Dataset entries
┌────────

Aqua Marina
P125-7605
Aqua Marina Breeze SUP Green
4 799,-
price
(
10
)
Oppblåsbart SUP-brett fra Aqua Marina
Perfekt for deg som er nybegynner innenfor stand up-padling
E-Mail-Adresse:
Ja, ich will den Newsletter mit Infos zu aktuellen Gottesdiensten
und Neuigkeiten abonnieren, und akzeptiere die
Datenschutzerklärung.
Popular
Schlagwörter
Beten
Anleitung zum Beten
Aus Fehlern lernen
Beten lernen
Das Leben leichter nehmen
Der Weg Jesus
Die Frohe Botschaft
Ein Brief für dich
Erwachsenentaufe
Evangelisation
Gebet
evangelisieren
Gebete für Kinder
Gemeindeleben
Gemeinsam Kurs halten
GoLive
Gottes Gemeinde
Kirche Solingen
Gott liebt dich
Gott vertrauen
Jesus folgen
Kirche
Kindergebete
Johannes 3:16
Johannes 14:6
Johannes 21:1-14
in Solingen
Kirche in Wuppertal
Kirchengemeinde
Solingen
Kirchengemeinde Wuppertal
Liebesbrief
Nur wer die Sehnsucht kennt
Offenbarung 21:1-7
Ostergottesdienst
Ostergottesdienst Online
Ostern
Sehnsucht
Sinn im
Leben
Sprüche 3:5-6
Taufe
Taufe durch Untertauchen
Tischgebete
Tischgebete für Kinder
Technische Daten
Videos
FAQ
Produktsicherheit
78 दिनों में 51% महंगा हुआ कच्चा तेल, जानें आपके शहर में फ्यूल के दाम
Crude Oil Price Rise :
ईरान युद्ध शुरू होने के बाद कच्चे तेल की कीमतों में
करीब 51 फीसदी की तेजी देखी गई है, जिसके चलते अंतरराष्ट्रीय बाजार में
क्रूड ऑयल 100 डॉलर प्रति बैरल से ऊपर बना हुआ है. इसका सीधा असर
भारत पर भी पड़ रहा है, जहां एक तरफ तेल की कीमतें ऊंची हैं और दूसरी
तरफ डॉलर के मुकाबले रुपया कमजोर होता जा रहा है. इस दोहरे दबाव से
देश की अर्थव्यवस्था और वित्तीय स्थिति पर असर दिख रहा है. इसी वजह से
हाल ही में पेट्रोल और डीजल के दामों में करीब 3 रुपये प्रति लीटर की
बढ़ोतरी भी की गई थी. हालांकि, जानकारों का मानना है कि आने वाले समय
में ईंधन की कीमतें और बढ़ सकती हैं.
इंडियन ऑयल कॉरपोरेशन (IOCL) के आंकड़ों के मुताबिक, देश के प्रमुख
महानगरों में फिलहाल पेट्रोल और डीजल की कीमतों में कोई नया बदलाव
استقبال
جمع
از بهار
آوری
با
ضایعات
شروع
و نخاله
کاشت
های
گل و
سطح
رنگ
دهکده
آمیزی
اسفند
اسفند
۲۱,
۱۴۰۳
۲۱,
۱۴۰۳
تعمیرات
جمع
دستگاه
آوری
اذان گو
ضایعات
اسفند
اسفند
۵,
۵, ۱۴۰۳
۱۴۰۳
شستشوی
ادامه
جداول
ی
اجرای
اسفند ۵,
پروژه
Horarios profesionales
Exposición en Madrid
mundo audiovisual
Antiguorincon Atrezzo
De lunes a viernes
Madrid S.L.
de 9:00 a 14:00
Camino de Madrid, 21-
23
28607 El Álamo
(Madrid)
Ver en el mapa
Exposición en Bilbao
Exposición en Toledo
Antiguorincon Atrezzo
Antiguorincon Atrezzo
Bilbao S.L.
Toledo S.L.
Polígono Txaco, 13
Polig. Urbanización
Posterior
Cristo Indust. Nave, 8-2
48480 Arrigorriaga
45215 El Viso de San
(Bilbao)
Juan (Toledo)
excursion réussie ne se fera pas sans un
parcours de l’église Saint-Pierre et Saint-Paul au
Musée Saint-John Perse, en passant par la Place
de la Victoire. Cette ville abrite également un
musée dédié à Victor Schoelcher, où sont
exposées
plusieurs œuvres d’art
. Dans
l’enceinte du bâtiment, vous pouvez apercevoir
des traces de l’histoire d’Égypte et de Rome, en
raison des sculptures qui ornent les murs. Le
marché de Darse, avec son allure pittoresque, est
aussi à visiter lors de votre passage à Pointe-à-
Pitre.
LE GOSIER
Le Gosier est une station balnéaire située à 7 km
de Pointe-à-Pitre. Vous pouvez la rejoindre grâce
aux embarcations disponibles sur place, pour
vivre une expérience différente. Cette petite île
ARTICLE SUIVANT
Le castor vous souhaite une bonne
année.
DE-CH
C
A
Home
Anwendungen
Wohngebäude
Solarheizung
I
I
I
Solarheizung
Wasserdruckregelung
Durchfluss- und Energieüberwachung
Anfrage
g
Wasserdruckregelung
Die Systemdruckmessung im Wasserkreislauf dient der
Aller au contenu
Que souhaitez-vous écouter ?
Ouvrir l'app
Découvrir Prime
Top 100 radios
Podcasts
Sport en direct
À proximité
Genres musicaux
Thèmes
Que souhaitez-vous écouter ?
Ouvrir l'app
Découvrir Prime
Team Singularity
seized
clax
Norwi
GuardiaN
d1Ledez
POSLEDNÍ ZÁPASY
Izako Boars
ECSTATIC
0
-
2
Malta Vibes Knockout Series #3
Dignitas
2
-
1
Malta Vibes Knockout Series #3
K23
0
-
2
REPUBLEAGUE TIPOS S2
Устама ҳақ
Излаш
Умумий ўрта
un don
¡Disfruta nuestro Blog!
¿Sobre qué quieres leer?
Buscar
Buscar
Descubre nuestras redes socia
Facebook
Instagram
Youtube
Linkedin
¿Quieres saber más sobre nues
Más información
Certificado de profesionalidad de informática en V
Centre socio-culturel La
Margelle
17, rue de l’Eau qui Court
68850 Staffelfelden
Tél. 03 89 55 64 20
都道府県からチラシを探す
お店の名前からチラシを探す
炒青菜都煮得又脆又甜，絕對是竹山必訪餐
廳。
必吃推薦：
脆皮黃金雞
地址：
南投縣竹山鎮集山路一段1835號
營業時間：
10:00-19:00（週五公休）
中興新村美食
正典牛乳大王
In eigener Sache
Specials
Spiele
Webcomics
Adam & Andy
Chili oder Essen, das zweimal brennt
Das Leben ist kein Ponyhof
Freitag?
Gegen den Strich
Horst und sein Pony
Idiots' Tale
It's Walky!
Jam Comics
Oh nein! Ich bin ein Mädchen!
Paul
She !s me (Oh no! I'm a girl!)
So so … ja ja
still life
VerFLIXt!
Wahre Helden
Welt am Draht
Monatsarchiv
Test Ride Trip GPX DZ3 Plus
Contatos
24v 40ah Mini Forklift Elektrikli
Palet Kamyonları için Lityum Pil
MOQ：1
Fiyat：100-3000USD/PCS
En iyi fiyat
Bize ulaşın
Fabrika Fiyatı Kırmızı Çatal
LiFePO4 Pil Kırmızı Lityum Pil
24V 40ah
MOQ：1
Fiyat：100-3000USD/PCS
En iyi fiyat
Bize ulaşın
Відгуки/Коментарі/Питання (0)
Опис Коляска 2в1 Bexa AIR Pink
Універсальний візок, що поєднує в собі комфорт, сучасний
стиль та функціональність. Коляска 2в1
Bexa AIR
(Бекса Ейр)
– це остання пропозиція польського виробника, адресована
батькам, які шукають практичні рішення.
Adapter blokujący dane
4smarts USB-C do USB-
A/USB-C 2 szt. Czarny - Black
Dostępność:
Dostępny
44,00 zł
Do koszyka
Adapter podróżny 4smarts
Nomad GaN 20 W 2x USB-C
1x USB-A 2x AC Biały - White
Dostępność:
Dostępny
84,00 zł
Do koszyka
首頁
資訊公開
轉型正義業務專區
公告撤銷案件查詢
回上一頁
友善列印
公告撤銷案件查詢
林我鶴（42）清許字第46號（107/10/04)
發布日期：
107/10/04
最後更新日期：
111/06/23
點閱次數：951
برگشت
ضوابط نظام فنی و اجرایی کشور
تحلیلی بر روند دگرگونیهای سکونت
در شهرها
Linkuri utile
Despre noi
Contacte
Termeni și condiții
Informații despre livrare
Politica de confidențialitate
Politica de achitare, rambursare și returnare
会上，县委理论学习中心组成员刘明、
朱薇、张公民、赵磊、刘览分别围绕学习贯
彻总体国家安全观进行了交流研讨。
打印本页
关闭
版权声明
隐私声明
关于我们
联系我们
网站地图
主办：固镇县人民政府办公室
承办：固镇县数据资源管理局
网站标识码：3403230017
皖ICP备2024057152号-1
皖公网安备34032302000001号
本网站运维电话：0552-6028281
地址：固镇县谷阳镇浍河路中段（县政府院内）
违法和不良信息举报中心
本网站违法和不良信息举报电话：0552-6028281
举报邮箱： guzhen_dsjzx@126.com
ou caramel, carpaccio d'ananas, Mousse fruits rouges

└────────

▶ Work order
Some lines in the records above contain "Paul". Count them and give the number only.

▶ Response below
2